* **EXERCISE**
Find "(PSS) | .15 | | | | |" in the material below, then copy that line and every subsequent line to the end, exactly.

____________________

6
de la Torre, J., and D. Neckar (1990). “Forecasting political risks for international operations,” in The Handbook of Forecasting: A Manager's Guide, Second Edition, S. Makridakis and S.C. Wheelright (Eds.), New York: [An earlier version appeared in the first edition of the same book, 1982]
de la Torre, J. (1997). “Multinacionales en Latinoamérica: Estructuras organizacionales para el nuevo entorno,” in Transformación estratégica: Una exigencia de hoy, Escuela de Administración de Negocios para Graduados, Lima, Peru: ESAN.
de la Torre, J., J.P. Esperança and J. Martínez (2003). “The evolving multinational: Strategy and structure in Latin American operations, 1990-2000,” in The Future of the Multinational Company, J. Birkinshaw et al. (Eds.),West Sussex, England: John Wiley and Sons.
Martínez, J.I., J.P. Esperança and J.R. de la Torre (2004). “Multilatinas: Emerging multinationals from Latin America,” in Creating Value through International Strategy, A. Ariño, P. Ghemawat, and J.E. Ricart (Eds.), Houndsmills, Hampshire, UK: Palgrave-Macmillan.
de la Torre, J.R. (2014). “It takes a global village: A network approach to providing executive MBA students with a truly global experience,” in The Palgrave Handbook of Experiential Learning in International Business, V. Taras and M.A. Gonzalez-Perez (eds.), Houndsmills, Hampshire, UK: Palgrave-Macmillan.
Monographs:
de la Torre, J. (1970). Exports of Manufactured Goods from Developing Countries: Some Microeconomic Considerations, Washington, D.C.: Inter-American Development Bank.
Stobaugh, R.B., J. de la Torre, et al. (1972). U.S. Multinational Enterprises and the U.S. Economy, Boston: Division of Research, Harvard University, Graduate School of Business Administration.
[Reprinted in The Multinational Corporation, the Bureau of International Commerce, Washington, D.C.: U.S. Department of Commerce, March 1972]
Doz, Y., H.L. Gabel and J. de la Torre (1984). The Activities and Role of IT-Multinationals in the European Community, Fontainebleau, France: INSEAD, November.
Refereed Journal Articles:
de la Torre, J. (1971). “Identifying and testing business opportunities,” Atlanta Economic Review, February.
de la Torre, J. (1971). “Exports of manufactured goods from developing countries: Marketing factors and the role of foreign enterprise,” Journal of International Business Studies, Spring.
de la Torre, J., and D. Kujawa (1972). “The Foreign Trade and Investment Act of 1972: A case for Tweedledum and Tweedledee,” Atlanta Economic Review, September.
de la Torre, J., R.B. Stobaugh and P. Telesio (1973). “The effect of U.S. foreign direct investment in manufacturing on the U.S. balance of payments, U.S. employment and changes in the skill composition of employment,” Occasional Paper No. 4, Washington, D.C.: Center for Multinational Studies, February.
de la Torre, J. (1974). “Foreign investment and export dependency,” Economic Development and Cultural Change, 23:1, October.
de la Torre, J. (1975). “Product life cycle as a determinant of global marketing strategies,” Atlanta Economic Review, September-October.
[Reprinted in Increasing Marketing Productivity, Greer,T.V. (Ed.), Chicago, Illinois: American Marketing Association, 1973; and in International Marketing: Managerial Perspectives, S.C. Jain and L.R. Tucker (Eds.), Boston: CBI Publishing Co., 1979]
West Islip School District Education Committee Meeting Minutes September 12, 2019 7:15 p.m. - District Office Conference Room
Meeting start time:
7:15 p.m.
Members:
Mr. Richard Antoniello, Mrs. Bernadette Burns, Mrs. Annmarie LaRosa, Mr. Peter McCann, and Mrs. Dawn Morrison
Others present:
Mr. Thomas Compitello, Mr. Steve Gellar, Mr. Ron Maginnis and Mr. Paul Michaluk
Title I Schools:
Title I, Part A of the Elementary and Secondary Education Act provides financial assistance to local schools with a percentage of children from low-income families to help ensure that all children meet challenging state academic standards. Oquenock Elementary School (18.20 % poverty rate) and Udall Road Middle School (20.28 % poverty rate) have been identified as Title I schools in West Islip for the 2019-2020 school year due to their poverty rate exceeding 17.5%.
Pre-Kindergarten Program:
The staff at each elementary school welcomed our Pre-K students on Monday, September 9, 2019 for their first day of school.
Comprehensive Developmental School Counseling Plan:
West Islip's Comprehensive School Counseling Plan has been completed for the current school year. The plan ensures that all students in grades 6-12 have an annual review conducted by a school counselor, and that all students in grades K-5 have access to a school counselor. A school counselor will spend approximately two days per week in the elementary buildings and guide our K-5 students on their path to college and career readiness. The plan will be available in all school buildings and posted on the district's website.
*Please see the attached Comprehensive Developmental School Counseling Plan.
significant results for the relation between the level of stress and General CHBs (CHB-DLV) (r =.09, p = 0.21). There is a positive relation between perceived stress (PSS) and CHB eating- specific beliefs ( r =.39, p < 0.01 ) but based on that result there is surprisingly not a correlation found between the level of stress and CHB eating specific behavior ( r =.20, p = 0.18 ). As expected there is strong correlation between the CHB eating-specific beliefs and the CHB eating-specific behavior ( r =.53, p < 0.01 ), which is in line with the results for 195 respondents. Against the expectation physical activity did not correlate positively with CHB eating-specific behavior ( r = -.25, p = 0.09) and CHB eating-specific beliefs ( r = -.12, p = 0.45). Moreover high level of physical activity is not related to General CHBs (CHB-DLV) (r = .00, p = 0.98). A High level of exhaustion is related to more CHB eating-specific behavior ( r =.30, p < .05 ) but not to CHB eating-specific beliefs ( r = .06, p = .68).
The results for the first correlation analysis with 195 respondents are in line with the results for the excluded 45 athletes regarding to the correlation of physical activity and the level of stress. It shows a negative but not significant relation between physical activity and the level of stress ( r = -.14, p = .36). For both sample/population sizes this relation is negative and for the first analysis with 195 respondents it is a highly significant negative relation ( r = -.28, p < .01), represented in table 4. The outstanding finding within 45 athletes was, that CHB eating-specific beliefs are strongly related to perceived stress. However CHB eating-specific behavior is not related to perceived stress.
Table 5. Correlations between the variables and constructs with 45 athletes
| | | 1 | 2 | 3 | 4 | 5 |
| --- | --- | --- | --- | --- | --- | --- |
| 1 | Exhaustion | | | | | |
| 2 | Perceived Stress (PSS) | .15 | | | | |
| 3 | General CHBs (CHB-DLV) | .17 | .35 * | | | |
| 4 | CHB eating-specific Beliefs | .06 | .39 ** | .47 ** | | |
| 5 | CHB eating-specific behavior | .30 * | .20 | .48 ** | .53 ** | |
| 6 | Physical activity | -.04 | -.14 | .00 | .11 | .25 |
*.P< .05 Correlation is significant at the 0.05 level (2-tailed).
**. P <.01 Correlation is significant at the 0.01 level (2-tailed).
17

____________________

* **TASK ANSWER**
| 2 | Perceived Stress (PSS) | .15 | | | | |
| 3 | General CHBs (CHB-DLV) | .17 | .35 * | | | |
| 4 | CHB eating-specific Beliefs | .06 | .39 ** | .47 ** | | |
| 5 | CHB eating-specific behavior | .30 * | .20 | .48 ** | .53 ** | |
| 6 | Physical activity | -.04 | -.14 | .00 | .11 | .25 |
*.P< .05 Correlation is significant at the 0.05 level (2-tailed).
**. P <.01 Correlation is significant at the 0.01 level (2-tailed).
17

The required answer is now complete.